L’enjeu de l’assurance

Un enjeu majeur sous-tend la définition des contours de la sécurité sociale: l’affaiblissement de l’assurance au profit du renforcement de l’assistance. Ce phénomène, trop souvent considéré comme théorique, est pourtant essentiel. C’est de lui que dépendent les formes de la solidarité, donc la cohésion sociale.

Il a été démontré que le ciblage des prestations est une fausse «bonne idée», qui relève d’un a priori bon sens. S’il permet de privilégier ceux qui le sont le moins, en leur réservant des prestations dont ils seraient les uniques bénéficiaires, ces mesures engendrent des charges administratives importantes et ont un coût symbolique élevé. En légitimant le principe des conditions de besoin contre le principe de l’égalité des citoyens par les assurances, le ciblage ouvre une brèche dans l’unité de la cohésion sociale. Il accrédite deux catégories de citoyens, ceux qui ont besoin de l’aide de l’Etat et ceux qui sont pleinement capables d’assumer leur destinée et celle de leur famille. Les assurances sociales ont permis d’effacer la stigmatisation et la honte liées au geste de recevoir d’autrui ses propres moyens de subsistance.
 
Système complexe

Si notre système social est de qualité, il est aussi complexe et de plus en plus difficile à gérer. Son extension provoque des controverses, alors que l’on doit répondre à des besoins nouveaux et à des difficultés de coordination ou d’harmonisation. Le risque est grand de n’envisager une réforme que par une seule réduction des dépenses! La refonte structurelle apparaît dès lors comme un défi essentiel à la modernisation de l’Etat social. La multiplicité des compétences et des régimes, les diversités administratives et de gestion, les lacunes en termes de transparence ou de pilotage amènent à revoir les agencements et les coordinations. Il s’agit de faire sauter les cloisons et verrous, comblant des lacunes, simplifiant son organisation, facilitant la cohérence des prestations.

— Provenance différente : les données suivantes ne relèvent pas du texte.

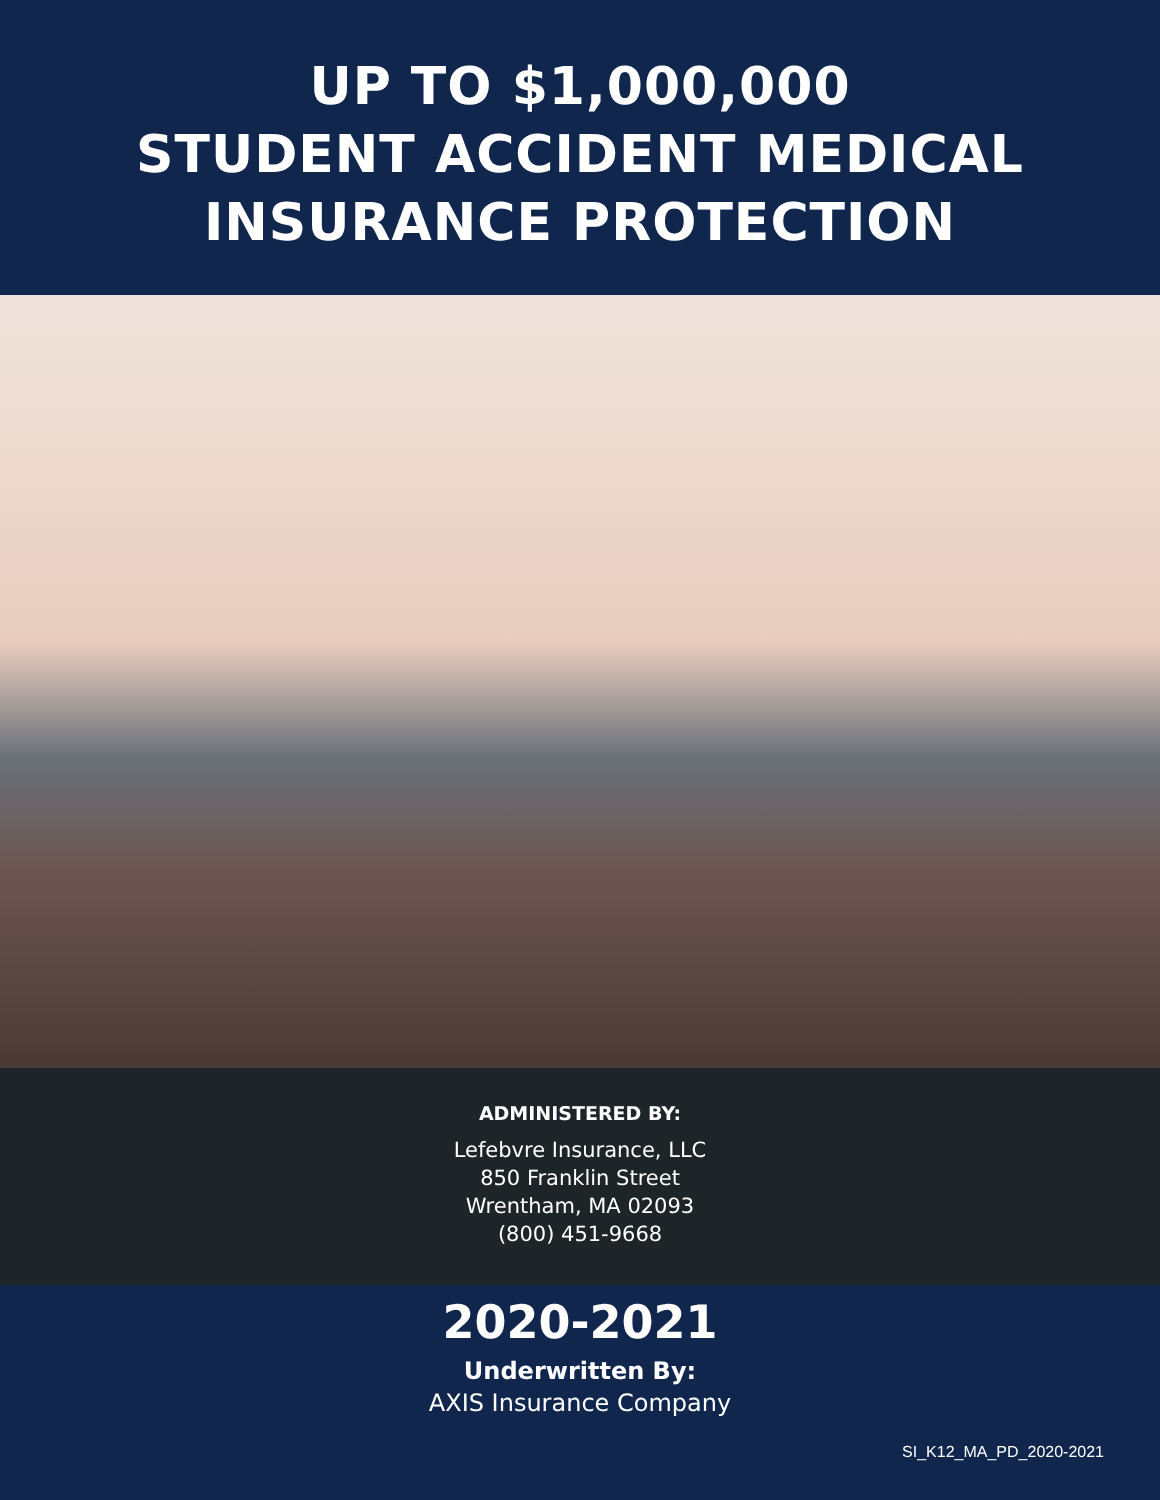UP TO $1,000,000
STUDENT ACCIDENT MEDICAL
INSURANCE PROTECTION
ADMINISTERED BY:
Lefebvre Insurance, LLC
850 Franklin Street
Wrentham, MA 02093
(800) 451-9668
2020-2021
Underwritten By:
AXIS Insurance Company
SI_K12_MA_PD_2020-2021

Une orientation parmi d’autres

Une piste, susceptible de constituer une base de discussion, consisterait à fonder une réforme sur quatre piliers.

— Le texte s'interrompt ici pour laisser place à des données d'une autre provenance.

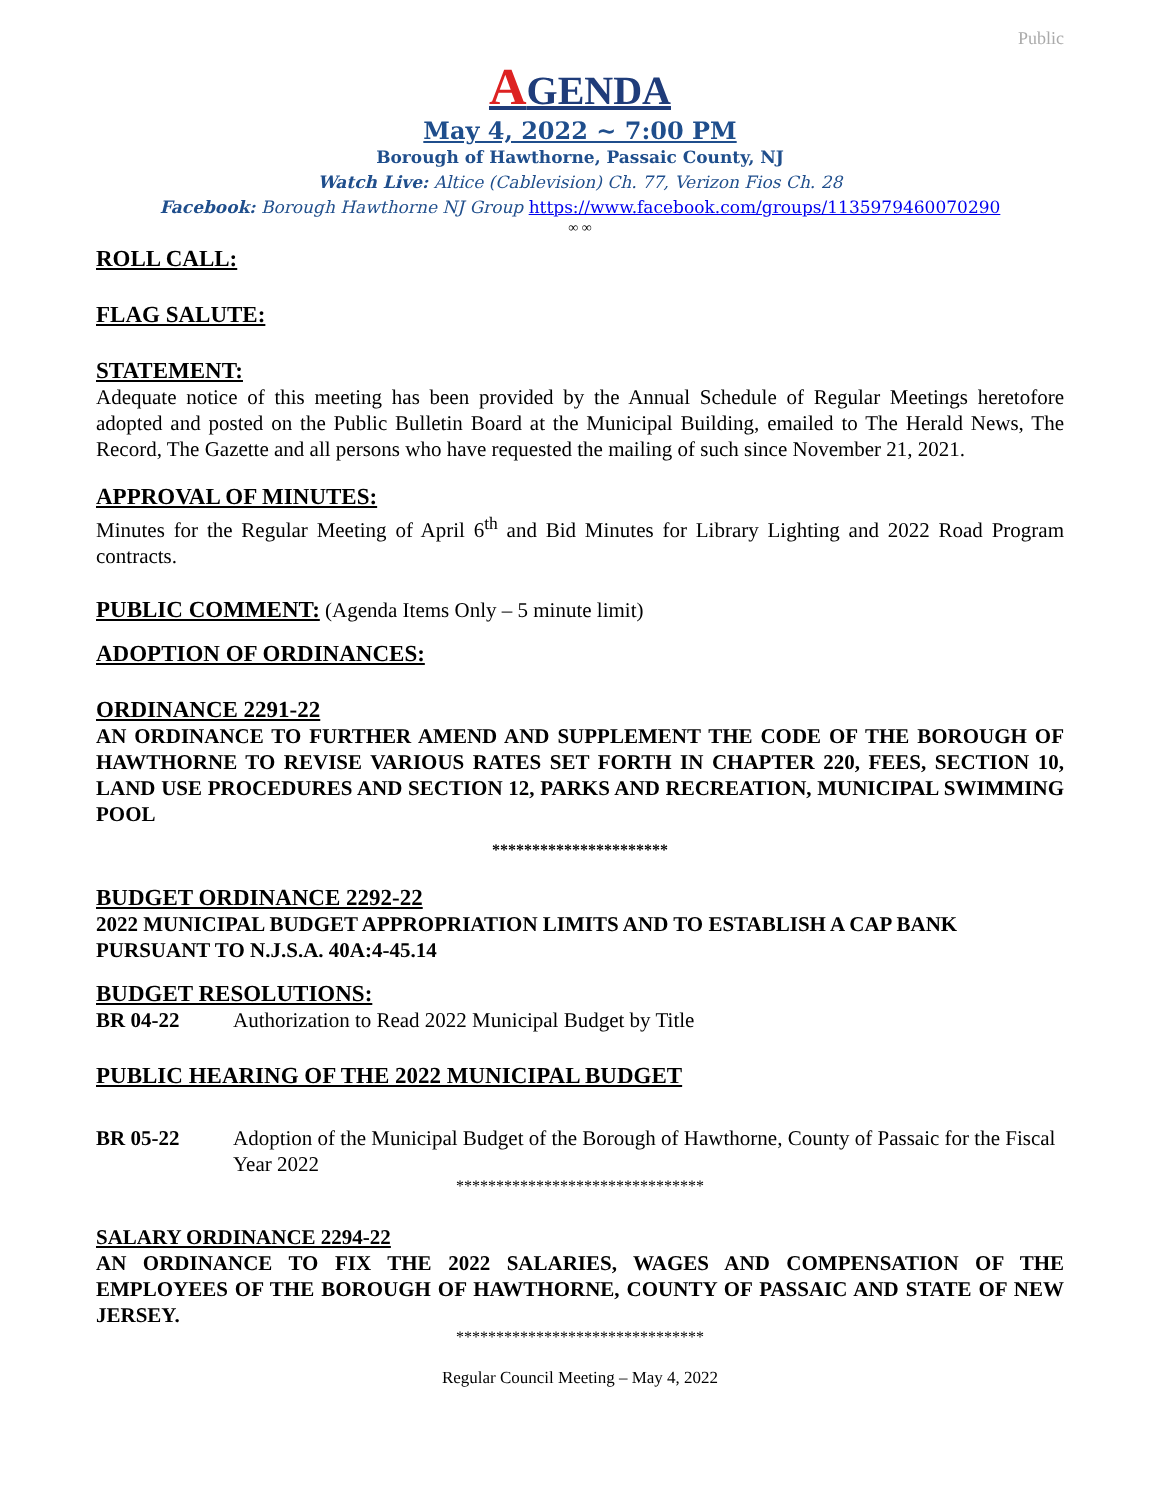Public
AGENDA
May 4, 2022 ~ 7:00 PM
Borough of Hawthorne, Passaic County, NJ
Watch Live: Altice (Cablevision) Ch. 77, Verizon Fios Ch. 28
Facebook: Borough Hawthorne NJ Group https://www.facebook.com/groups/1135979460070290
∞ ∞
ROLL CALL:
FLAG SALUTE:
STATEMENT:
Adequate notice of this meeting has been provided by the Annual Schedule of Regular Meetings heretofore adopted and posted on the Public Bulletin Board at the Municipal Building, emailed to The Herald News, The Record, The Gazette and all persons who have requested the mailing of such since November 21, 2021.
APPROVAL OF MINUTES:
Minutes for the Regular Meeting of April 6<sup>th</sup> and Bid Minutes for Library Lighting and 2022 Road Program contracts.
PUBLIC COMMENT: (Agenda Items Only – 5 minute limit)
ADOPTION OF ORDINANCES:
ORDINANCE 2291-22
AN ORDINANCE TO FURTHER AMEND AND SUPPLEMENT THE CODE OF THE BOROUGH OF HAWTHORNE TO REVISE VARIOUS RATES SET FORTH IN CHAPTER 220, FEES, SECTION 10, LAND USE PROCEDURES AND SECTION 12, PARKS AND RECREATION, MUNICIPAL SWIMMING POOL
**********************
BUDGET ORDINANCE 2292-22
2022 MUNICIPAL BUDGET APPROPRIATION LIMITS AND TO ESTABLISH A CAP BANK PURSUANT TO N.J.S.A. 40A:4-45.14
BUDGET RESOLUTIONS:
BR 04-22 Authorization to Read 2022 Municipal Budget by Title
PUBLIC HEARING OF THE 2022 MUNICIPAL BUDGET
BR 05-22 Adoption of the Municipal Budget of the Borough of Hawthorne, County of Passaic for the Fiscal Year 2022
*******************************
SALARY ORDINANCE 2294-22
AN ORDINANCE TO FIX THE 2022 SALARIES, WAGES AND COMPENSATION OF THE EMPLOYEES OF THE BOROUGH OF HAWTHORNE, COUNTY OF PASSAIC AND STATE OF NEW JERSEY.
*******************************
Regular Council Meeting – May 4, 2022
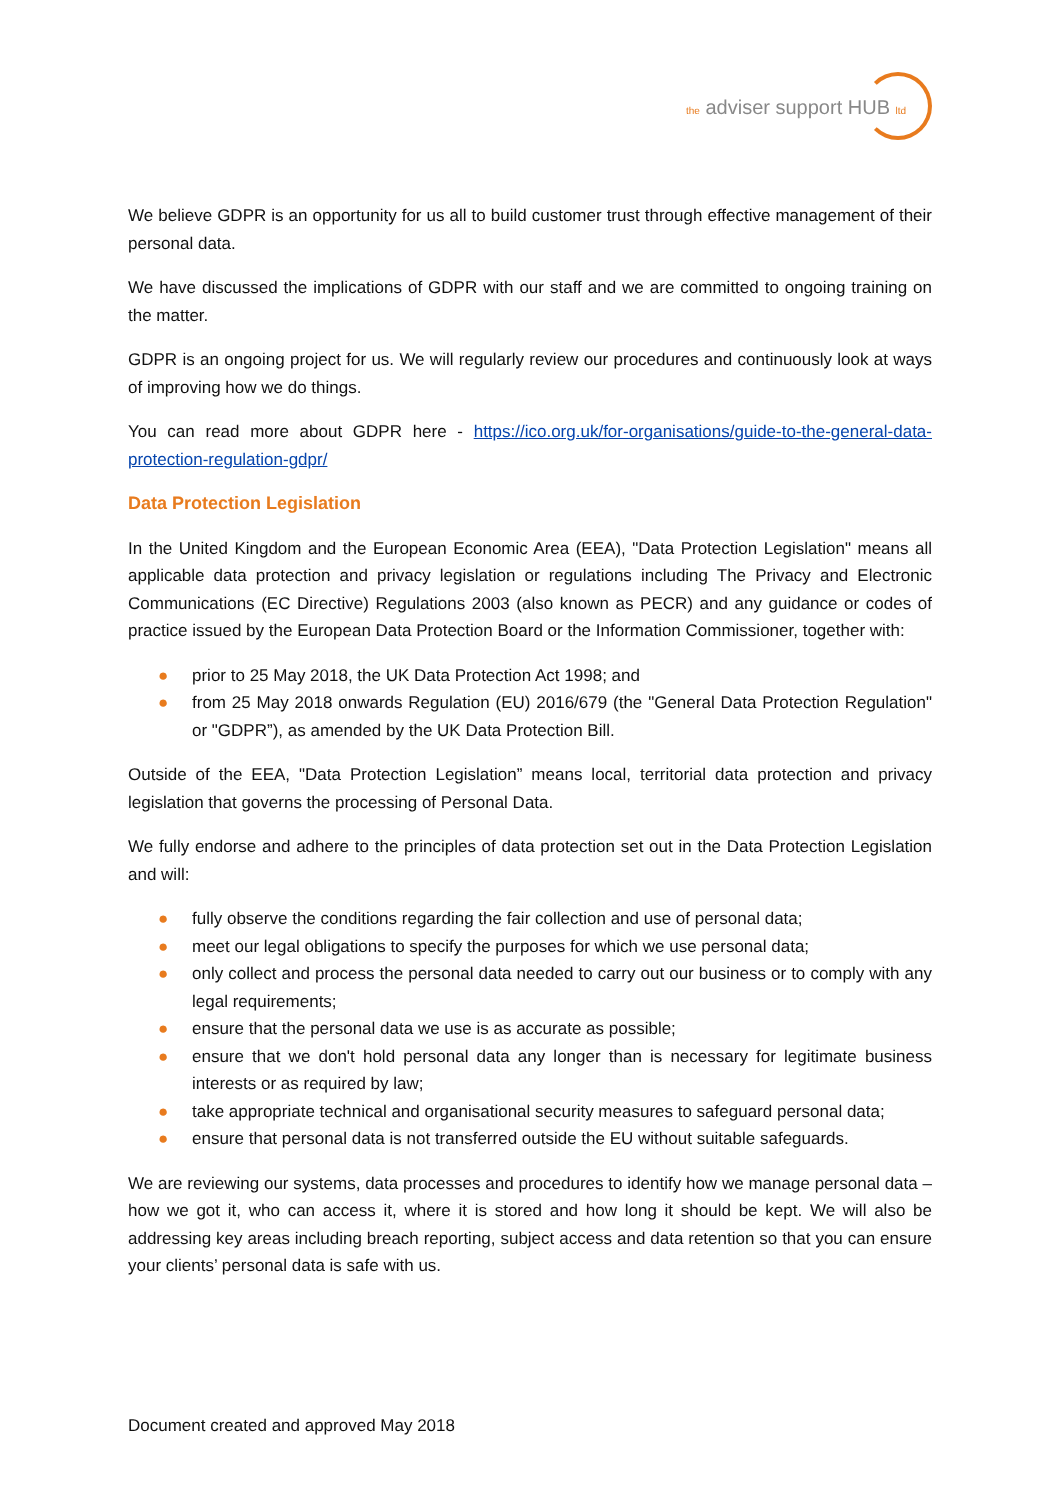the adviser support HUB ltd
We believe GDPR is an opportunity for us all to build customer trust through effective management of their personal data.
We have discussed the implications of GDPR with our staff and we are committed to ongoing training on the matter.
GDPR is an ongoing project for us. We will regularly review our procedures and continuously look at ways of improving how we do things.
You can read more about GDPR here - https://ico.org.uk/for-organisations/guide-to-the-general-data-protection-regulation-gdpr/
Data Protection Legislation
In the United Kingdom and the European Economic Area (EEA), "Data Protection Legislation" means all applicable data protection and privacy legislation or regulations including The Privacy and Electronic Communications (EC Directive) Regulations 2003 (also known as PECR) and any guidance or codes of practice issued by the European Data Protection Board or the Information Commissioner, together with:
● prior to 25 May 2018, the UK Data Protection Act 1998; and
● from 25 May 2018 onwards Regulation (EU) 2016/679 (the "General Data Protection Regulation" or "GDPR”), as amended by the UK Data Protection Bill.
Outside of the EEA, "Data Protection Legislation” means local, territorial data protection and privacy legislation that governs the processing of Personal Data.
We fully endorse and adhere to the principles of data protection set out in the Data Protection Legislation and will:
● fully observe the conditions regarding the fair collection and use of personal data;
● meet our legal obligations to specify the purposes for which we use personal data;
● only collect and process the personal data needed to carry out our business or to comply with any legal requirements;
● ensure that the personal data we use is as accurate as possible;
● ensure that we don't hold personal data any longer than is necessary for legitimate business interests or as required by law;
● take appropriate technical and organisational security measures to safeguard personal data;
● ensure that personal data is not transferred outside the EU without suitable safeguards.
We are reviewing our systems, data processes and procedures to identify how we manage personal data – how we got it, who can access it, where it is stored and how long it should be kept. We will also be addressing key areas including breach reporting, subject access and data retention so that you can ensure your clients’ personal data is safe with us.
Document created and approved May 2018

1. «Vieillesse», réunissant les prestations de substitution de l’AVS, de la LPP et des PC.

2. «Santé et soins», rassemblant la LAMal, la AA et l’AI.

3. «Perte de gain, réadaptation, insertion», mettant en commun les mesures de retour à la capacité de gain contenues dans la LACI, l’AI, la AA, la maternité, les APG et l’assurance-maladie privée, comblant avec ce dernier élément une lacune fondamentale (et unique dans les pays développés) de la sécurité sociale helvétique.

4. «Famille», instituant, de manière cohérente, une complémentarité entre allocations familiales et lutte contre la pauvreté (projet fédéral de prestations complémentaires pour familles), les mesures cantonales de recouvrement et d’avance de pensions alimentaires, les soutiens aux structures d’accueil extra-familial.
Une telle redistribution comporterait l’avantage de supprimer les inégalités de traitement des assurés qui, pour un même problème social (atteinte à la santé ou perte d’emploi), se trouvent confrontés à des prises en charge différenciées et à des prestations inégales. Ainsi, une hospitalisation relevant de l’assurance-accidents, maladie ou invalidité n’a pas les mêmes conséquences, tant sur le prix du traitement, la part à charge de l’assuré que sur la prise en charge de la perte de gain. Une perte de gain pour raison de chômage entraîne une baisse de salaire de 10 ou 20%; une autre pour raison d’invalidité peut provoquer une baisse très largement supérieure.

Conditions politiques

Une telle démarche ne va pas de soi. Ambitieuse, elle suppose une volonté d’ouverture et de discussion constructive. Or, la Suisse et ses autorités sont rarement prêtes à oser le changement. Face aux mouvements porteurs de l’individualisme et de la responsabilité individuelle, il faut réimposer la construction de la cohésion sociale. Nos assurances sociales en sont la pièce maîtresse. Bâties durant plus d’un siècle de luttes, elles doivent pourtant s’adapter et répondre à de nouveaux défis.